Harlan Ellison's Watching: Distributed by Dark Horse, which is how it found its way into the front of Previews. It's a 520-page collection of Ellison's film criticism (an updated version of a 1989 book, with new and heretofore uncollected stuff), hopefully featuring many a broadside against 'knife-kill' movies, since that's the material I remember best. Here's a 14-page preview of the Introduction (as in, it only previews the Introduction in its 14 pages), featuring headings like "In Which The Critic Turns His Forepaw To Semiotic NeoMarxist Post-Feminist Post-Structuralist Lacanian Kristévan Uninvested Postmodern Deconstructionist Cine-Fabulist Scholarship Thingee Stuff." The toll is $19.95.

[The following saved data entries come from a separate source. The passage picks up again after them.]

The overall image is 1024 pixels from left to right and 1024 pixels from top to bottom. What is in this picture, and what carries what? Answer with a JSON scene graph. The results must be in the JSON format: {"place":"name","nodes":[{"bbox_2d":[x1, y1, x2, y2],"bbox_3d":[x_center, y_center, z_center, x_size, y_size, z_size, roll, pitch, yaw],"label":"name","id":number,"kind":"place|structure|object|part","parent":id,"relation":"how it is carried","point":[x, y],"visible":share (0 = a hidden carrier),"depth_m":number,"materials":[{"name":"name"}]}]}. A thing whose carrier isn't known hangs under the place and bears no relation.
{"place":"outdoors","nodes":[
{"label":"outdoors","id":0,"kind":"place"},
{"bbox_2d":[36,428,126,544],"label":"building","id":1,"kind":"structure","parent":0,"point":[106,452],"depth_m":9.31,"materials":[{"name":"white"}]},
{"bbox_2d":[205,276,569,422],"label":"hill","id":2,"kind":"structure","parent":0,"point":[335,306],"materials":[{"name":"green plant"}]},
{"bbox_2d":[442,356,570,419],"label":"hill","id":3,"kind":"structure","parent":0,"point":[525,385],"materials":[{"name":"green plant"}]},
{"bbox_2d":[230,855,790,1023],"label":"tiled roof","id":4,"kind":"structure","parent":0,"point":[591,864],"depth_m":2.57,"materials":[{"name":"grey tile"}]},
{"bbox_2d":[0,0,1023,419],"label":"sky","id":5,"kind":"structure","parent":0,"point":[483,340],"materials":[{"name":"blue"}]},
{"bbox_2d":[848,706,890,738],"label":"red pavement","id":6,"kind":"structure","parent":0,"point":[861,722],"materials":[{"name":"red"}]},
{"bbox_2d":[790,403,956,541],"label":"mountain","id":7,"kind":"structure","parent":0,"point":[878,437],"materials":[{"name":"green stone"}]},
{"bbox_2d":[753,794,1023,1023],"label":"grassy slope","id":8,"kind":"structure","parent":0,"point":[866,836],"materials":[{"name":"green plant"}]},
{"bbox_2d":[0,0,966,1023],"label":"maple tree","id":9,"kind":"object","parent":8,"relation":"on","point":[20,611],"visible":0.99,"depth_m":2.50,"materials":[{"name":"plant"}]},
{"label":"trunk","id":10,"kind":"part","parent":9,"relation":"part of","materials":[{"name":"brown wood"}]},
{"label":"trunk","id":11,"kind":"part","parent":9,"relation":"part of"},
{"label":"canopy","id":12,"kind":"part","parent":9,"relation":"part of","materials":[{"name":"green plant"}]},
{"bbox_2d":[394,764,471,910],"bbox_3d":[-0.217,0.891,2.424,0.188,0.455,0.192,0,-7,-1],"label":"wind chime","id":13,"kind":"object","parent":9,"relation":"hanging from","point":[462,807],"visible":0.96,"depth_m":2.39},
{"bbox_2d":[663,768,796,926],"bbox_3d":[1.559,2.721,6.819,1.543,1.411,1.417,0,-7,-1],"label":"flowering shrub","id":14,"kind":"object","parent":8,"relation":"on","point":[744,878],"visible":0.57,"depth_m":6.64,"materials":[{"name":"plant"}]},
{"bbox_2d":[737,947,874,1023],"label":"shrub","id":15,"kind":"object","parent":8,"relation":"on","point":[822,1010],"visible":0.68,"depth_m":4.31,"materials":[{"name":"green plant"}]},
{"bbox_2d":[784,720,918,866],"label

Aqua Leung Vol. 1: A new ongoing series of 200-page, $17.99 color undersea adventure comics from Image, featuring a boy who learns of his destiny and sets out to avenge his father and reclaim the kingdom from wickedness. Mark Andrew Smith writes, Paul Maybury illustrates. Looks purty.

Batman: Death Mask #1 (of 4): In which artist Yoshinori Natsume (of a series called Togari which I haven't read) draws a Batman manga that looks like this. Kind of a bargain at 48 b&w pages for $2.99.

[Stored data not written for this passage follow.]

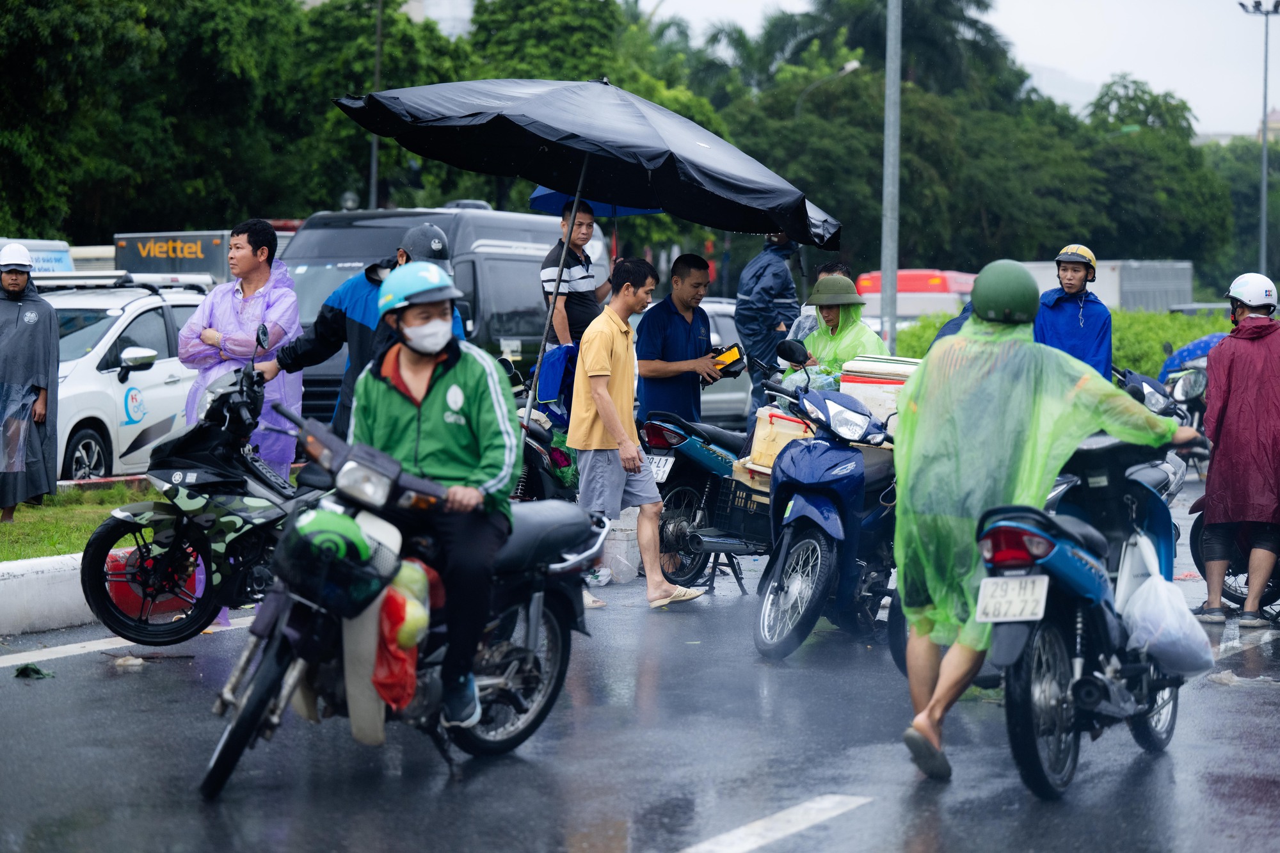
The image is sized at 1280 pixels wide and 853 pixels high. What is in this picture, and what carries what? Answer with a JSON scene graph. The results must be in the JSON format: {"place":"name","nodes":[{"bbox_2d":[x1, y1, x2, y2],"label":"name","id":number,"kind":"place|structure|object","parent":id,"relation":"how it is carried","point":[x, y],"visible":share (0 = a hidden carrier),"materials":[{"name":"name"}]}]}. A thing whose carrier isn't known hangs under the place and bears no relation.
{"place":"outdoors","nodes":[
{"label":"outdoors","id":0,"kind":"place"},
{"bbox_2d":[0,480,156,561],"label":"lawn","id":1,"kind":"structure","parent":0,"point":[3,528],"materials":[{"name":"green plant"}]},
{"bbox_2d":[0,245,60,524],"label":"man","id":2,"kind":"object","parent":1,"relation":"on","point":[48,334],"visible":0.99},
{"bbox_2d":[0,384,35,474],"label":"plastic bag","id":3,"kind":"object","parent":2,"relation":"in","point":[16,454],"visible":0.96,"materials":[{"name":"clear plastic"}]},
{"bbox_2d":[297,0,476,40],"label":"building","id":4,"kind":"structure","parent":0,"point":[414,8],"materials":[{"name":"white"}]},
{"bbox_2d":[338,75,839,444],"label":"umbrella","id":5,"kind":"object","parent":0,"point":[577,192],"visible":0.93,"materials":[{"name":"black fabric"}]},
{"bbox_2d":[0,462,1279,852],"label":"road","id":6,"kind":"structure","parent":0,"point":[627,804],"materials":[{"name":"grey asphalt"}]},
{"bbox_2d":[12,662,53,679],"label":"leaf","id":7,"kind":"object","parent":6,"relation":"on","point":[36,672],"visible":0.91,"materials":[{"name":"green"}]},
{"bbox_2d":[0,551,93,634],"label":"curb","id":8,"kind":"structure","parent":6,"relation":"on","point":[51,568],"materials":[{"name":"white concrete"}]},
{"bbox_2d":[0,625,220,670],"label":"road marking","id":9,"kind":"object","parent":6,"relation":"on","point":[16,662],"visible":0.97,"materials":[{"name":"white paint"}]},
{"bbox_2d":[42,273,213,482],"label":"white car","id":10,"kind":"object","parent":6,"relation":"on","point":[134,317],"visible":0.48,"materials":[{"name":"white metal"}]},
{"bbox_2d":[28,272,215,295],"label":"roof rack","id":11,"kind":"object","parent":10,"relation":"on","point":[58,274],"visible":0.54,"materials":[{"name":"metal"}]},
{"bbox_2d":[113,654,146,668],"label":"litter","id":12,"kind":"object","parent":6,"relation":"on","point":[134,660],"visible":0.94,"materials":[{"name":"white"}]},
{"bbox_2d":[106,544,198,620],"label":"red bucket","id":13,"kind":"object","parent":6,"relation":"on","point":[121,560],"visible":0.49,"materials":[{"name":"red"}]},
{"bbox_2d":[80,345,307,645],"label":"motorcycle","id":14,"kind":"object","parent":6,"relation":"on","point":[96,548],"visible":0.73,"materials":[{"name":"black"}]},
{"bbox_2d":[179,219,302,475],"label":"man","id":15,"kind":"object","parent":6,"relation":"on","point":[246,252],"visible":0.64},
{"bbox_2d":[197,396,607,798],"label":"motorcycle","id":16,"kind":"object","parent":6,"relation":"on","point":[262,687],"visible":0.65,"materials":[{"name":"black metal"}]},
{"bbox_2d":[274,519,399,617],"label":"black helmet","id":17,"kind":"object","parent":16,"relation":"attached to","point":[319,588],"visible":0.69,"materials":[{"name":"black plastic"}]},
{"bbox_2d":[371,563,435,713],"label":"red plastic bag","id":18,"kind":"object","parent":16,"relation":"hanging from","point":[389,692],"visible":0.62,"materials":[{"name":"red plastic"}]},
{"bbox_2d":[353,260,520,736],"label":"man","id":19,"kind":"object","parent":16,"relation":"on","point":[434,396],"visible":0.79},
{"bbox_2d":[504,349,579,503],"label":"motorcycle","id":20,"kind":"object","parent":6,"relation":"on","point":[534,446],"visible":0.32,"materials":[{"name":"black metal"}]},
{"bbox_2d":[533,342,580,414],"label":"blue cloth","id":21,"kind":"object","parent":20,"relation":"on","point":[557,361],"visible":0.62,"materials":[{"name":"blue fabric"}]},
{"bbox_2d":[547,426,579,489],"label":"green bag","id":22,"kind":"object","parent":20,"relation":"on","point":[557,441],"visible":0.52,"materials":[{"name":"green plastic"}]},
{"bbox_2d":[599,511,641,583],"label":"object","id":23,"kind":"object","parent":6,"relation":"on","point":[622,546],"visible":0.7,"materials":[{"name":"white plastic"}]},
{"bbox_2d":[569,252,703,610],"label":"man","id":24,"kind":"object","parent":6,"relation":"on","point":[617,424],"visible":0.99},
{"bbox_2d":[635,387,774,592],"label":"motorcycle","id":25,"kind":"object","parent":6,"relation":"on","point":[692,491],"visible":0.55,"materials":[{"name":"black metal"}]},
{"bbox_2d":[643,454,675,482],"label":"license plate","id":26,"kind":"object","parent":25,"relation":"attached to","point":[665,468],"visible":0.65,"materials":[{"name":"white metal"}]},
{"bbox_2d":[711,475,774,543],"label":"crate","id":27,"kind":"object","parent":25,"relation":"attached to","point":[750,525],"visible":0.44,"materials":[{"name":"black plastic"}]},
{"bbox_2d":[750,356,899,660],"label":"blue scooter","id":28,"kind":"object","parent":6,"relation":"on","point":[820,560],"visible":0.77,"materials":[{"name":"blue plastic"}]},
{"bbox_2d":[739,408,814,483],"label":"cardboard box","id":29,"kind":"object","parent":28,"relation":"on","point":[760,431],"visible":0.56,"materials":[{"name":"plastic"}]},
{"bbox_2d":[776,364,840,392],"label":"plastic bag","id":30,"kind":"object","parent":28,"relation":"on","point":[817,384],"visible":0.4,"materials":[{"name":"plastic"}]},
{"bbox_2d":[838,354,920,428],"label":"box","id":31,"kind":"object","parent":28,"relation":"on","point":[857,392],"visible":0.43,"materials":[{"name":"white plastic"}]},
{"bbox_2d":[886,260,1202,784],"label":"man","id":32,"kind":"object","parent":6,"relation":"on","point":[910,637],"visible":0.92},
{"bbox_2d":[970,397,1213,796],"label":"blue motorcycle","id":33,"kind":"object","parent":6,"relation":"on","point":[1055,648],"visible":0.74,"materials":[{"name":"blue plastic"}]},
{"bbox_2d":[976,574,1048,623],"label":"license plate","id":34,"kind":"object","parent":33,"relation":"attached to","point":[980,600],"visible":0.97,"materials":[{"name":"white metal"}]},
{"bbox_2d":[1116,530,1215,674],"label":"plastic bag","id":35,"kind":"object","parent":33,"relation":"hanging from","point":[1140,603],"visible":0.92,"materials":[{"name":"white plastic"}]},
{"bbox_2d":[1114,357,1211,479],"label":"motorcycle","id":36,"kind":"object","parent":6,"relation":"on","point":[1151,393],"visible":0.31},
{"bbox_2d":[1158,330,1226,379],"label":"blue umbrella","id":37,"kind":"object","parent":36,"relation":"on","point":[1183,351],"visible":0.42,"materials":[{"name":"blue"}]},
{"bbox_2d":[1189,495,1279,622],"label":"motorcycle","id":38,"kind":"object","parent":6,"relation":"on","point":[1195,530],"visible":0.51,"materials":[{"name":"black metal"}]},
{"bbox_2d":[1192,271,1279,628],"label":"person","id":39,"kind":"object","parent":6,"relation":"on","point":[1208,416],"visible":0.99},
{"bbox_2d":[640,0,1278,136],"label":"sky","id":40,"kind":"structure","parent":0,"point":[1243,0],"materials":[{"name":"white"}]},
{"bbox_2d":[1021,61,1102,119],"label":"hill","id":41,"kind":"structure","parent":0,"point":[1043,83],"materials":[{"name":"white"}]},
{"bbox_2d":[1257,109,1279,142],"label":"building","id":42,"kind":"structure","parent":0,"point":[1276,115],"materials":[{"name":"beige"}]},
{"label":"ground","id":43,"kind":"structure","parent":0},
{"bbox_2d":[0,238,75,274],"label":"truck","id":44,"kind":"object","parent":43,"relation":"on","point":[61,262],"visible":0.28,"materials":[{"name":"white"}]},
{"bbox_2d":[105,229,293,281],"label":"truck","id":45,"kind":"object","parent":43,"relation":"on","point":[126,240],"visible":0.26,"materials":[{"name":"grey metal"}]},
{"bbox_2d":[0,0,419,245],"label":"tree","id":46,"kind":"object","parent":43,"relation":"on","point":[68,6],"visible":0.81,"materials":[{"name":"green plant"}]},
{"bbox_2d":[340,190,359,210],"label":"street lamp","id":47,"kind":"object","parent":43,"relation":"on","point":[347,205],"visible":0.42,"materials":[{"name":"metal"}]},
{"bbox_2d":[258,222,462,455],"label":"man","id":48,"kind":"object","parent":43,"relation":"on","point":[416,237],"visible":0.42},
{"bbox_2d":[367,0,383,210],"label":"pole","id":49,"kind":"object","parent":43,"relation":"on","point":[374,153],"visible":0.54,"materials":[{"name":"grey metal"}]},
{"bbox_2d":[279,204,597,426],"label":"black van","id":50,"kind":"object","parent":43,"relation":"on","point":[347,217],"visible":0.34,"materials":[{"name":"metal"}]},
{"bbox_2d":[539,196,615,349],"label":"man","id":51,"kind":"object","parent":43,"relation":"on","point":[582,277],"visible":0.73},
{"bbox_2d":[526,186,666,217],"label":"blue umbrella","id":52,"kind":"object","parent":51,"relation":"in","point":[550,195],"visible":0.22,"materials":[{"name":"blue fabric"}]},
{"bbox_2d":[633,250,728,423],"label":"man","id":53,"kind":"object","parent":43,"relation":"on","point":[685,329],"visible":0.84},
{"bbox_2d":[709,342,746,377],"label":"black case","id":54,"kind":"object","parent":53,"relation":"in","point":[735,361],"visible":0.71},
{"bbox_2d":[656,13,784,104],"label":"palm tree","id":55,"kind":"object","parent":43,"relation":"on","point":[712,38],"visible":0.48,"materials":[{"name":"green plant"}]},
{"bbox_2d":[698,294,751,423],"label":"car","id":56,"kind":"object","parent":43,"relation":"on","point":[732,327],"visible":0.2,"materials":[{"name":"metal"}]},
{"bbox_2d":[733,231,802,421],"label":"person","id":57,"kind":"object","parent":43,"relation":"on","point":[783,277],"visible":0.68},
{"bbox_2d":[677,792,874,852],"label":"road marking","id":58,"kind":"object","parent":43,"relation":"on","point":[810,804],"visible":0.98,"materials":[{"name":"white paint"}]},
{"bbox_2d":[789,259,852,341],"label":"person","id":59,"kind":"object","parent":43,"relation":"on","point":[835,267],"visible":0.16},
{"bbox_2d":[795,60,861,116],"label":"street lamp","id":60,"kind":"object","parent":43,"relation":"on","point":[847,68],"visible":0.33,"materials":[{"name":"metal"}]},
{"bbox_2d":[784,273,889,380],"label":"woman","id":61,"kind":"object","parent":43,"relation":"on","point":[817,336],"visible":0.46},
{"bbox_2d":[750,0,1020,98],"label":"palm tree","id":62,"kind":"object","parent":43,"relation":"on","point":[985,6],"visible":0.53,"materials":[{"name":"green plant"}]},
{"bbox_2d":[879,0,902,352],"label":"metal pole","id":63,"kind":"object","parent":43,"relation":"on","point":[885,280],"visible":0.85,"materials":[{"name":"grey metal"}]},
{"bbox_2d":[853,268,977,325],"label":"red bus","id":64,"kind":"object","parent":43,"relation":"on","point":[900,287],"visible":0.34,"materials":[{"name":"red metal"}]},
{"bbox_2d":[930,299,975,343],"label":"person","id":65,"kind":"object","parent":43,"relation":"on","point":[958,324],"visible":0.06},
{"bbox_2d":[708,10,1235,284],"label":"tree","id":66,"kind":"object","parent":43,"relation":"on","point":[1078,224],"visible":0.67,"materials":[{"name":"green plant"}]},
{"bbox_2d":[890,306,1230,377],"label":"hedge","id":67,"kind":"object","parent":43,"relation":"on","point":[1118,336],"visible":0.23,"materials":[{"name":"green plant"}]},
{"bbox_2d":[1034,244,1115,380],"label":"man","id":68,"kind":"object","parent":43,"relation":"on","point":[1078,272],"visible":0.61},
{"bbox_2d":[1018,259,1192,311],"label":"truck","id":69,"kind":"object","parent":43,"relation":"on","point":[1115,302],"visible":0.39,"materials":[{"name":"metal"}]},
{"bbox_2d":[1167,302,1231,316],"label":"car","id":70,"kind":"object","parent":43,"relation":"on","point":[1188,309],"visible":0.18,"materials":[{"name":"grey metal"}]},
{"bbox_2d":[1238,0,1279,282],"label":"lamp post","id":71,"kind":"object","parent":43,"relation":"on","point":[1266,80],"visible":0.81,"materials":[{"name":"grey metal"}]}
]}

B.P.R.D. 1946 #4 (of 5): Mignola 'n pals. Pages.

Groo: Hell on Earth #4 (of 4): The end of time as we know it. Sheets.

The Punisher MAX #56: Shootings. Papyrus.

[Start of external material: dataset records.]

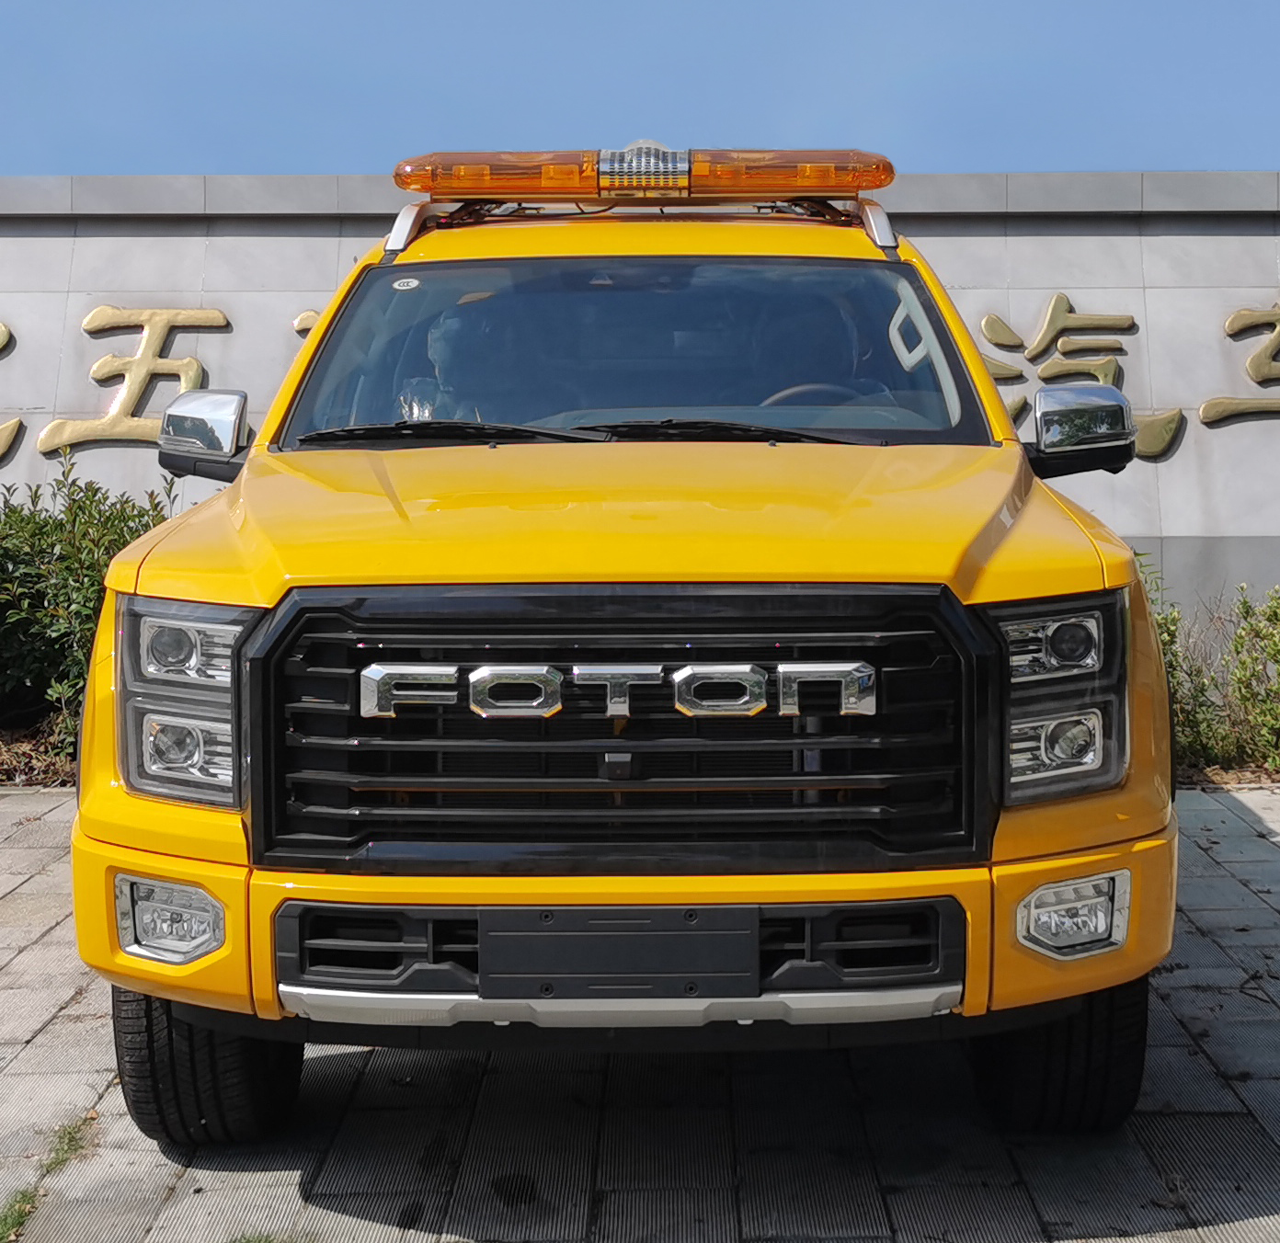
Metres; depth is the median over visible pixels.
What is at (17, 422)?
sign character
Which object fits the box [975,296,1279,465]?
wall lettering
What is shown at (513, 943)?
license plate holder
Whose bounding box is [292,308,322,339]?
sign character
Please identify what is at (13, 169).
sky
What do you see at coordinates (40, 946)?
pavement
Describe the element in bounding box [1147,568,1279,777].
shrub
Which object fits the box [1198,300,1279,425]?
sign character
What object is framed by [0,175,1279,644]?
wall
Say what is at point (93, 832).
pickup truck
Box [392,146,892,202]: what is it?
light bar
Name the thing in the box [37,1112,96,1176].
grass tuft
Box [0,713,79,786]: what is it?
mulch bed
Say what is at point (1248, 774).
mulch bed
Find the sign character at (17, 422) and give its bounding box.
[0,320,25,468]
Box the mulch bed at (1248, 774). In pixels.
[1176,757,1279,788]
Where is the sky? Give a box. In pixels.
[0,0,1279,183]
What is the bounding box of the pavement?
[0,777,1279,1242]
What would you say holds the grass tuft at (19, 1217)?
on the pavement
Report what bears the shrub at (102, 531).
on the mulch bed at (19, 757)
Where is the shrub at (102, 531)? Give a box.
[0,459,178,745]
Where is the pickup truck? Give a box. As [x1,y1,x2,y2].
[59,137,1186,1143]
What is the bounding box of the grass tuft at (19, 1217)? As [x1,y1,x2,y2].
[0,1184,41,1242]
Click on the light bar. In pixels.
(817, 190)
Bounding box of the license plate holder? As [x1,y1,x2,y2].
[478,905,763,998]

Criminal Vol. 2 #2: Violations of statutes. Glimpses into the future.

Soleil Sampler: The French language, vanished. Free?

Number of the Beast #1 (of 8): This appears to be some sort of plate-cracking Event thing that'll rock the WildStorm line of comic books until its socks are in the hamper, but I feel obligated to point out any new series with art by Chris Sprouse & Karl Story. Written by Scott Beatty.

Most Outrageous: The Trials and Trespasses of Dwaine Tinsley and Chester the Molester: This is Bob Levin's new softcover prose book from Fantagraphics (of course!), a $19.99 account of the late Hustler gag cartoonist's trial on charges of raping his teenage daughter; the prosecution used his comics against him, which eventually raised some tricky First Amendment questions. Hopefully the questions won't be so tricky that the legal content bogs down the narrative, as it sometimes did in Levin's prior book-length work, The Pirates and the Mouse. But I love the guy's writing style, and I'm up for anything he's ready to present.

Unfiltered: The Complete Ralph Bakshi: Aw man, Bakshi. He's taken his lumps, many of them deserved, but Heavy Traffic and Coonskin were damned cool movies, and I'll take his crazy-ass mash-up episodes of Spider-Man over all the rest. Hell, I thought his late '90s Spicy City show on HBO was a sight better than that Spawn cartoon running alongside it, if we're gonna get relative. This is a new 280-page, $40.00 collection of pre-production art, sketches, animation cels, paintings and commentary, tracking the man's work through the decades. The authors are Jon M. Gibson & Chris McDonnell (the latter a founding member of Meathaus, which will have a Bakshi contribution in its next volume), and there's a Foreword by Quentin Tarantino.